Dottorato

Giovane savonese in Artico per studio: “Fare ricerca qui insegna più che altrove, un’esperienza impagabile” fotogallery

Giulia Vitale a Ny-Ålesund campiona l'acqua del mare per quantificare e identificare microplastiche, additivi e plastificanti, e capire da dove arrivino

Giulia Vitale in Artico per il dottorato

Savona/Norvegia. Dalla passione per il mare e per l’ambiente alla ricerca diretta in Artico, oltre la penisola scandinava, precisamente a Ny-Ålesund, insediamento a nord dell’isola di Spitsbergen, la più estesa dell’arcipelago delle Svalbard, popolato da circa 200 abitanti in estate e soltanto 30 in inverno, per lo più ricercatori scientifici. In questo panorama mozzafiato, dove sono state girate anche le scene del film di Checco Zalone Quo vado?, Giulia Vitale – giovane dottoranda savonese – si occupa di campionare acque superficiali, sedimento e biota nel Kongsfjorden e Krossfjorden per raccogliere informazioni utili per completare la sua tesi di dottorato.
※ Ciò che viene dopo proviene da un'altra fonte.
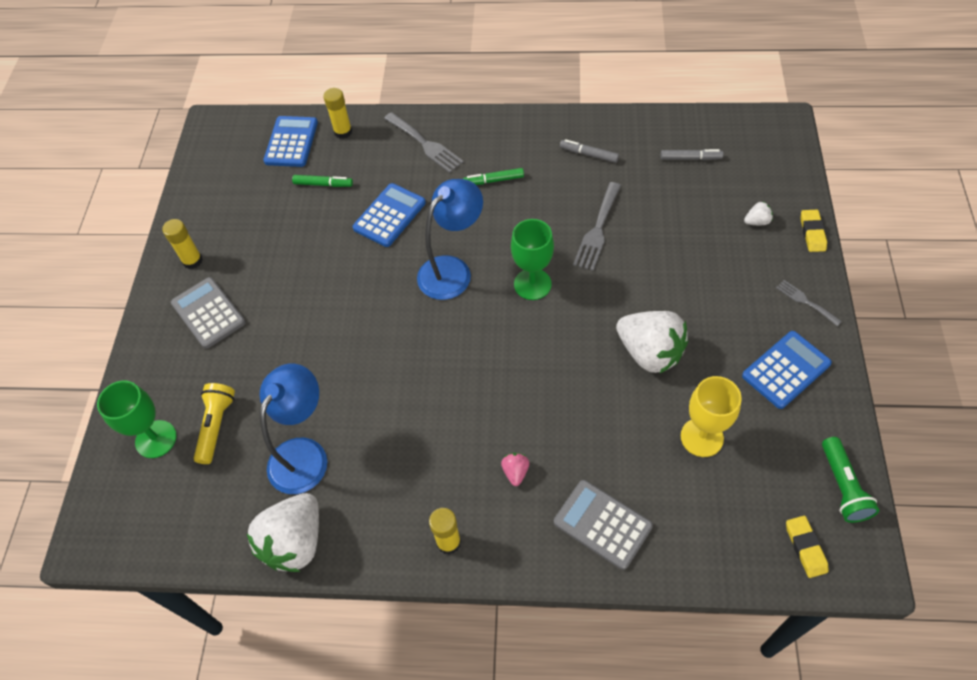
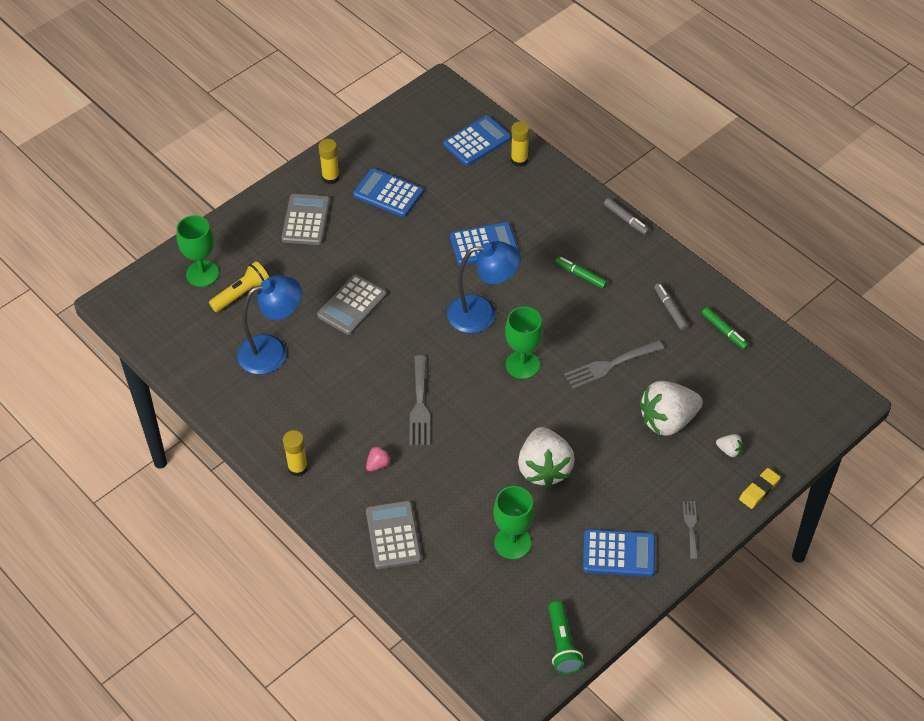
camera: 40 degrees right, 5 degrees down
white strawberry [246,493,319,572] -> white strawberry moved to [640,381,703,436]
green marker [292,175,353,187] -> green marker moved to [702,307,749,350]
grey fork [384,112,464,173] -> grey fork moved to [409,355,430,445]
grey marker [661,149,723,160] -> grey marker moved to [604,198,649,235]
yellow goblet [681,376,742,457] -> green goblet [493,486,534,559]
yellow eraser [786,516,829,578] -> none
green flashlight [822,437,879,523] -> green flashlight turned 45 degrees counterclockwise [548,601,583,674]
none -> grey calculator [317,274,387,335]
none -> blue calculator [353,168,423,217]

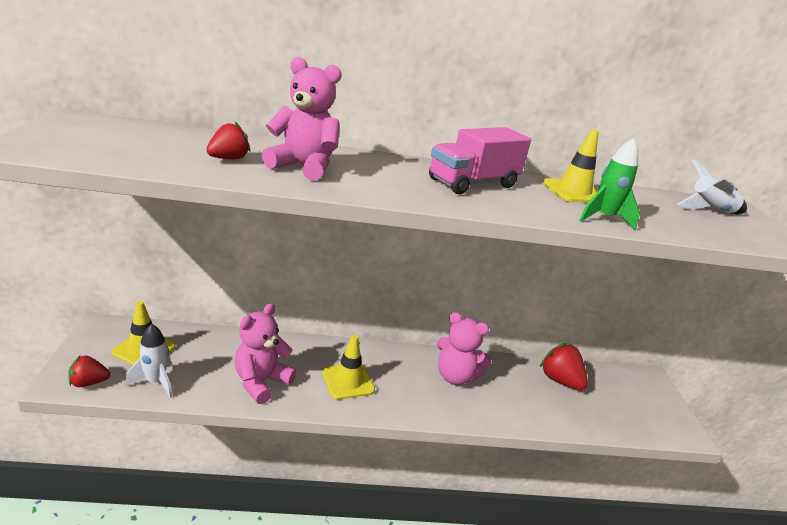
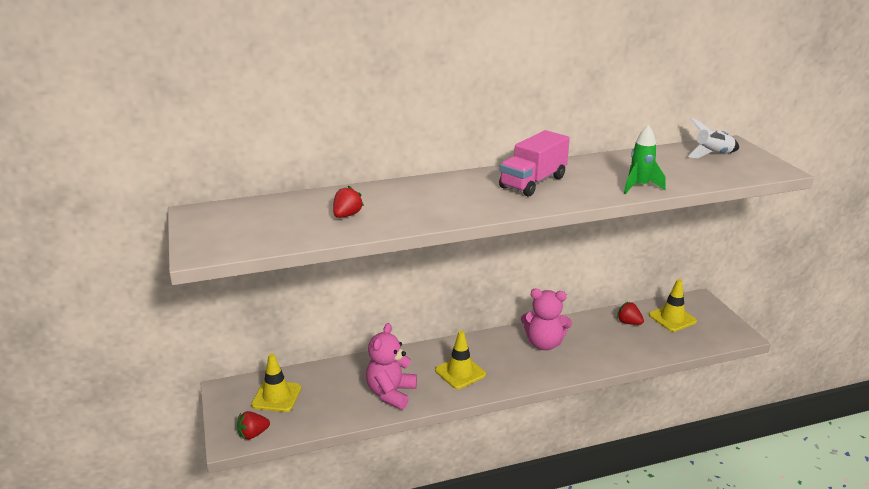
camera: 10 degrees left, 0 degrees up
white rocket [125,324,172,398] -> none
pink teddy bear [262,57,341,181] -> none
red strawberry [540,343,588,390] -> red strawberry [617,302,644,325], size x0.63
yellow traffic cone [543,129,599,203] -> yellow traffic cone moved to [649,279,697,332]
“E’ un’esperienza bellissima che mi sta fornendo un bagaglio di conoscenze che in altre occasioni non avrei potuto raccogliere – racconta Giulia, entusiasta -. Certo, qui si è sempre occupati, si esce in barca per fare i campionamenti o si resta nella base dirigibile italiana per studiare in laboratorio quanto raccolto in mare. Uscire da soli è pericoloso per via degli orsi e si impara a stare alle regole della comunità che si è creata. In questa zona inoltre devi rinunciare un po’ al collegamento a internet che è molto instabile se non alla base; tutto l’insieme ti insegna un po’ a vivere, insomma”.
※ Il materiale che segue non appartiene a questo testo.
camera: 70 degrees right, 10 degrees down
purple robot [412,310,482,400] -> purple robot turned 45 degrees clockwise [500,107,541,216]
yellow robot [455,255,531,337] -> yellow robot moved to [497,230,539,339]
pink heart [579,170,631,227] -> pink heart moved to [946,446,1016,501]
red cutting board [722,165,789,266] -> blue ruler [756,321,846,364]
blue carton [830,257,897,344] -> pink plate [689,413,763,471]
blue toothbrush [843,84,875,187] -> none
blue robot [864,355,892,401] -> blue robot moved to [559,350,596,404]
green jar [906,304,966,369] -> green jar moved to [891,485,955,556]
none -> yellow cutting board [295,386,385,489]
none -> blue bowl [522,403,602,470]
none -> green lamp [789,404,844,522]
“NELLA BASE DIRIGIBILE ITALIANA SONO L’UNICA SAVONESE, ANALIZZO L’INQUINAMENTO DEL MARE”

In questa stazione siamo tutti italiani, c’è chi viene da Torino, chi da Bologna, chi da Venezia, io sono l’unica di Savona, e ognuno compie la propria ricerca – aggiunge Giulia -. Un mondo affascinante che sono felice di aver scoperto”. In questi panorami mozzafiato che sembrerebbero incontaminati si possono comprendere molte cose: “L’obiettivo del mio progetto, chiamato Placebo (Arctic Field Grant), non è solo quello di quantificare e identificare microplastiche, additivi e plastificanti in queste matrici, ma anche di comprenderne le fonti e il loro trasporto” illustra la 26enne.
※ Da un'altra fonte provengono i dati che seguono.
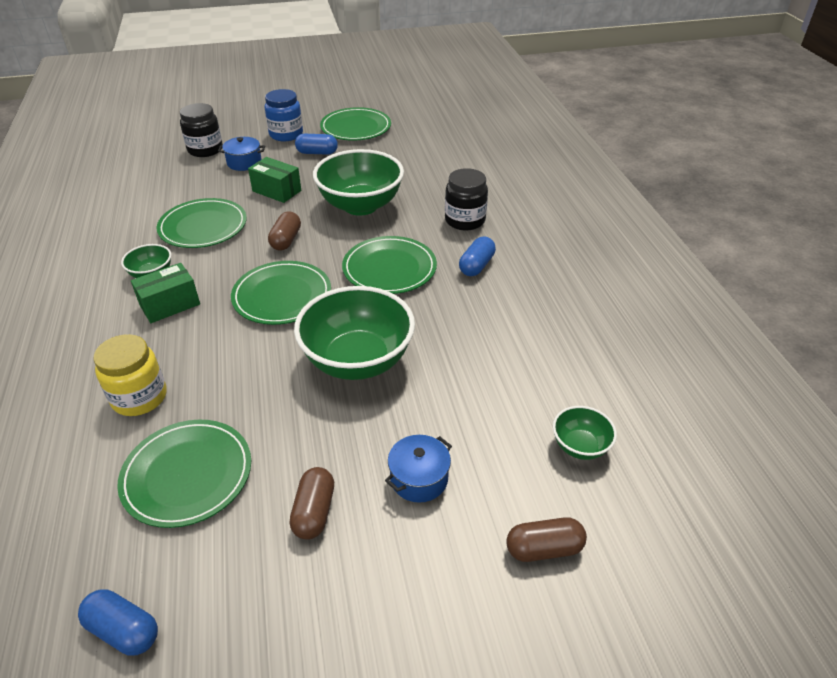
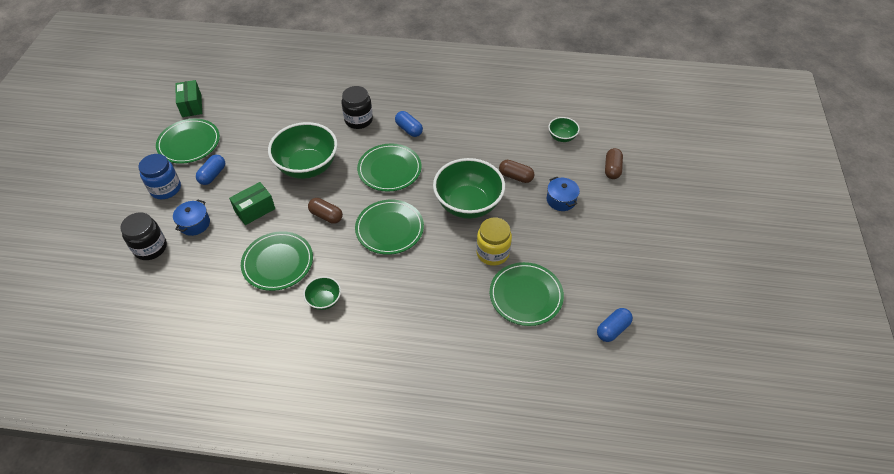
camera: 70 degrees left, 10 degrees up
yellow jar [94,334,167,416] -> yellow jar moved to [476,217,512,266]
green box [131,263,200,323] -> green box moved to [175,80,202,117]
brown capsule [290,467,334,540] -> brown capsule moved to [499,160,534,183]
Poi prosegue: “Inoltre, i campioni verranno usati per il progetto Microtracer, del Programma di Ricerca in Artico, che ha anche l’obiettivo di identificare specie bioindicatrici, marker di stress e il potenziale ruolo di queste particelle come vettori di inquinanti e batteri”. In poche parole quello che si vuole fare attraverso questa ricerca è trovare quanto e da cosa sono inquinati i mari in questa zona. “Le plastiche possono provenire dalla cittadina vicino, ma anche da altre parti del mondo, noi cerchiamo di capire la fonte certa, ma è piuttosto complesso”.

“ORA C’E’ LUCE, SI E’ IPERATTIVI, MA TRA CIRCA UN MESE SARA’ SEMPRE BUIO”

Giulia ha avuto la possibilità di studiare direttamente sul campo per circa un mese in questa zona norvegese grazie al dottorato di Scienze Polari  all’università Ca’ Foscari di Venezia, associata CNR-ISP. “A fine settembre finisce questa mia esperienza, ma tra circa un mese calerà il buio e restare qui è piuttosto complicato, sia a livello di ricerca che a livello psicologico.

Il lato positivo è che qui l’orario è lo stesso italiano e al momento la luce è presente tutto il giorno, si è come iperattivi e non fa nemmeno troppo freddo: fino ad ora siamo arrivati al massimo a -2 °C ed è nevicato, uno spettacolo indescrivibile” spiega Vitale, poi aggiunge: “La lontananza da casa è tanta ma rifarei senz’altro un’esperienza simile”.

“FARE LA RICERCATRICE? CI STO ANCORA PENSANDO”

Infine alla fatidica domanda sul cosa Giulia farà dopo il dottorato, lei risponde: “Fare ricerca mi piace moltissimo, ma il lato negativo è un po’ la precarietà. Fare la ricercatrice è un’attività che farei per un certo periodo, è impagabile. Ora finisco il dottorato poi vedrò”.